_WHAT TO WORK ON_. Please restate, exactly as written, the lines running from the beginning of the material through the line that has "image of human" in it.

_RECORDS SHOWN_.

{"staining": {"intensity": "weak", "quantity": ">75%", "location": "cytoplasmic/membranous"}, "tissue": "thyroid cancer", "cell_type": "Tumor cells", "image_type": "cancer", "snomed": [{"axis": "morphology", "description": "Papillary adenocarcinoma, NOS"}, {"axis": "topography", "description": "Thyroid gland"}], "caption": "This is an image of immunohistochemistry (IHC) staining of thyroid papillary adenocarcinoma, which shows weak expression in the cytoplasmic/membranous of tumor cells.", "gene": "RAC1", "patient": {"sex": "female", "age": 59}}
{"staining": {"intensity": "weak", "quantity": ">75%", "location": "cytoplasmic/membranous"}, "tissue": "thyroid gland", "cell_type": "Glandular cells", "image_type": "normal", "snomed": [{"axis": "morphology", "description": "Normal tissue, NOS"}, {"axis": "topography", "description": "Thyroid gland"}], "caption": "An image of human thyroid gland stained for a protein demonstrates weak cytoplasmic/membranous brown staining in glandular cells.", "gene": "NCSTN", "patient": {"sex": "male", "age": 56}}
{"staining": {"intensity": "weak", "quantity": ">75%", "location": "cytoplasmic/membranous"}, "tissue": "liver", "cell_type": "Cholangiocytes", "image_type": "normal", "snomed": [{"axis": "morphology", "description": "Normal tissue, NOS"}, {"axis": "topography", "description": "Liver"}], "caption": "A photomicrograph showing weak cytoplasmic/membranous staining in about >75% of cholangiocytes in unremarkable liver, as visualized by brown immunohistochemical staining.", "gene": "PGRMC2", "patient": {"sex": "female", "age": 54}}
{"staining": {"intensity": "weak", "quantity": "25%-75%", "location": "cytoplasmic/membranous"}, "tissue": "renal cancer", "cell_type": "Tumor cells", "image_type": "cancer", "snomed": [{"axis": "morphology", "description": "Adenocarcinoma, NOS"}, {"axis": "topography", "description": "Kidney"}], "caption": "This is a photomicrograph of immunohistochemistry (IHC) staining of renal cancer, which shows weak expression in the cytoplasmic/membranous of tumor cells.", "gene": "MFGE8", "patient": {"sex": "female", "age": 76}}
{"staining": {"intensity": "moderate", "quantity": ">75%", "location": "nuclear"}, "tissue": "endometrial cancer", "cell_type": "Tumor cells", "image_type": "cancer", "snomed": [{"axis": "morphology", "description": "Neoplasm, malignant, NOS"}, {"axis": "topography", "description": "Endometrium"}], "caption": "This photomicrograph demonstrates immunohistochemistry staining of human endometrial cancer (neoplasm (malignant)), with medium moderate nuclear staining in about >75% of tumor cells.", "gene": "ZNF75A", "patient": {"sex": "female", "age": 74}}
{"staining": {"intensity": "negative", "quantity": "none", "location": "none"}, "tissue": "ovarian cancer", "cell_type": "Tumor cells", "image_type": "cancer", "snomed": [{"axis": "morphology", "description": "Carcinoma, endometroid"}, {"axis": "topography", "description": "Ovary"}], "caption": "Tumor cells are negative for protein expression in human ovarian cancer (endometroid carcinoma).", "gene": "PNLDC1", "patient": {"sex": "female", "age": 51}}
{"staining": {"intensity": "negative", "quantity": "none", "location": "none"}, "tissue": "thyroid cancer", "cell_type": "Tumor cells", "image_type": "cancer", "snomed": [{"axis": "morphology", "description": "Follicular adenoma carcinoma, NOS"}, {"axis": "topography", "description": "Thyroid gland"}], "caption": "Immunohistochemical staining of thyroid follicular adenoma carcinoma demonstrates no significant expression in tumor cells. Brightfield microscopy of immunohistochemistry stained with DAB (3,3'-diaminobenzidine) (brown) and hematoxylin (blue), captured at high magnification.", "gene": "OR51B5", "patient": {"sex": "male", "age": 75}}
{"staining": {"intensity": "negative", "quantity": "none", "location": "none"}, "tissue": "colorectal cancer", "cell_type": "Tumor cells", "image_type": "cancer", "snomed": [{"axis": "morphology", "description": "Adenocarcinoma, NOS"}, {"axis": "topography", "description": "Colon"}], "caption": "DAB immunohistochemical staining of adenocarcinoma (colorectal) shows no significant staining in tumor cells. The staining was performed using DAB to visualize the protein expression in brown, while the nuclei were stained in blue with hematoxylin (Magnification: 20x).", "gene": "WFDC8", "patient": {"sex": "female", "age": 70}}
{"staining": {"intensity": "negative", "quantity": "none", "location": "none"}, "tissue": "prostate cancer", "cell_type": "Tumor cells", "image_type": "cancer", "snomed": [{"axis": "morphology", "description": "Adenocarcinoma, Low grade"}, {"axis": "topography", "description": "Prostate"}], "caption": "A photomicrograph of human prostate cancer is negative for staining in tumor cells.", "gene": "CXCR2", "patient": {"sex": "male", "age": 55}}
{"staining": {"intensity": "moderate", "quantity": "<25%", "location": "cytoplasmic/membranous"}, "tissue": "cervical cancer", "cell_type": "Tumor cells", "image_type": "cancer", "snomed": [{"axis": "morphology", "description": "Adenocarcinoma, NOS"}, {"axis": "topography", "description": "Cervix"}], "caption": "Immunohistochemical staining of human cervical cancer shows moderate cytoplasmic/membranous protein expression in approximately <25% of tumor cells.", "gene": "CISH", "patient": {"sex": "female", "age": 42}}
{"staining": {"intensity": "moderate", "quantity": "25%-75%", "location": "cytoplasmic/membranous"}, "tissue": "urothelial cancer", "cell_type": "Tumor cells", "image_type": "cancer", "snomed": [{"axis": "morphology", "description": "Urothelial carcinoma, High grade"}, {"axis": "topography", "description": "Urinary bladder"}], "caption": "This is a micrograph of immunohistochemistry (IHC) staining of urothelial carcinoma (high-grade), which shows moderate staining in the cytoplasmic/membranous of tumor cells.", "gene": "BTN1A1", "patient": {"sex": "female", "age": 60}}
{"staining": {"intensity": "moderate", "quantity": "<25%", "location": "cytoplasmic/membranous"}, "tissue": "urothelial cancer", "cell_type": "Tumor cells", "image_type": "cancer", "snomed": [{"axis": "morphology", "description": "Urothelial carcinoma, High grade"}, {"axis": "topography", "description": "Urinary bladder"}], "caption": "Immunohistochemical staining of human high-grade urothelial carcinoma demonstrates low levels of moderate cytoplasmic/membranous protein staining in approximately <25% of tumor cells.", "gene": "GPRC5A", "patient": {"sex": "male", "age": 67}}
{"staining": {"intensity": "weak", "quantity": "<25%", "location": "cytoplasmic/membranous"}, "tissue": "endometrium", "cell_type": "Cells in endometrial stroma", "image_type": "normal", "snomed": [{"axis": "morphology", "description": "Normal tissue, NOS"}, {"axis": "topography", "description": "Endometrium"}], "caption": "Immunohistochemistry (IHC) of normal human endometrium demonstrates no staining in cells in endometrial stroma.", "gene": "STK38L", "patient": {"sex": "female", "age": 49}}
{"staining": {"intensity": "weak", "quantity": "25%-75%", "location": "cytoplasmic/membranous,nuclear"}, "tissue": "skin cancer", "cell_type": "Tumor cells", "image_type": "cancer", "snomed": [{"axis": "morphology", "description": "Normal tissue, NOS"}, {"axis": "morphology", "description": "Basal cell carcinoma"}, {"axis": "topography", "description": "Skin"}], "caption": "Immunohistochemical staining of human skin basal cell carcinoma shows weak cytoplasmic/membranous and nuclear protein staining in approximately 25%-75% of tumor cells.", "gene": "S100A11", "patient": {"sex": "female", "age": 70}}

_YOUR SOLUTION_.
{"staining": {"intensity": "weak", "quantity": ">75%", "location": "cytoplasmic/membranous"}, "tissue": "thyroid cancer", "cell_type": "Tumor cells", "image_type": "cancer", "snomed": [{"axis": "morphology", "description": "Papillary adenocarcinoma, NOS"}, {"axis": "topography", "description": "Thyroid gland"}], "caption": "This is an image of immunohistochemistry (IHC) staining of thyroid papillary adenocarcinoma, which shows weak expression in the cytoplasmic/membranous of tumor cells.", "gene": "RAC1", "patient": {"sex": "female", "age": 59}}
{"staining": {"intensity": "weak", "quantity": ">75%", "location": "cytoplasmic/membranous"}, "tissue": "thyroid gland", "cell_type": "Glandular cells", "image_type": "normal", "snomed": [{"axis": "morphology", "description": "Normal tissue, NOS"}, {"axis": "topography", "description": "Thyroid gland"}], "caption": "An image of human thyroid gland stained for a protein demonstrates weak cytoplasmic/membranous brown staining in glandular cells.", "gene": "NCSTN", "patient": {"sex": "male", "age": 56}}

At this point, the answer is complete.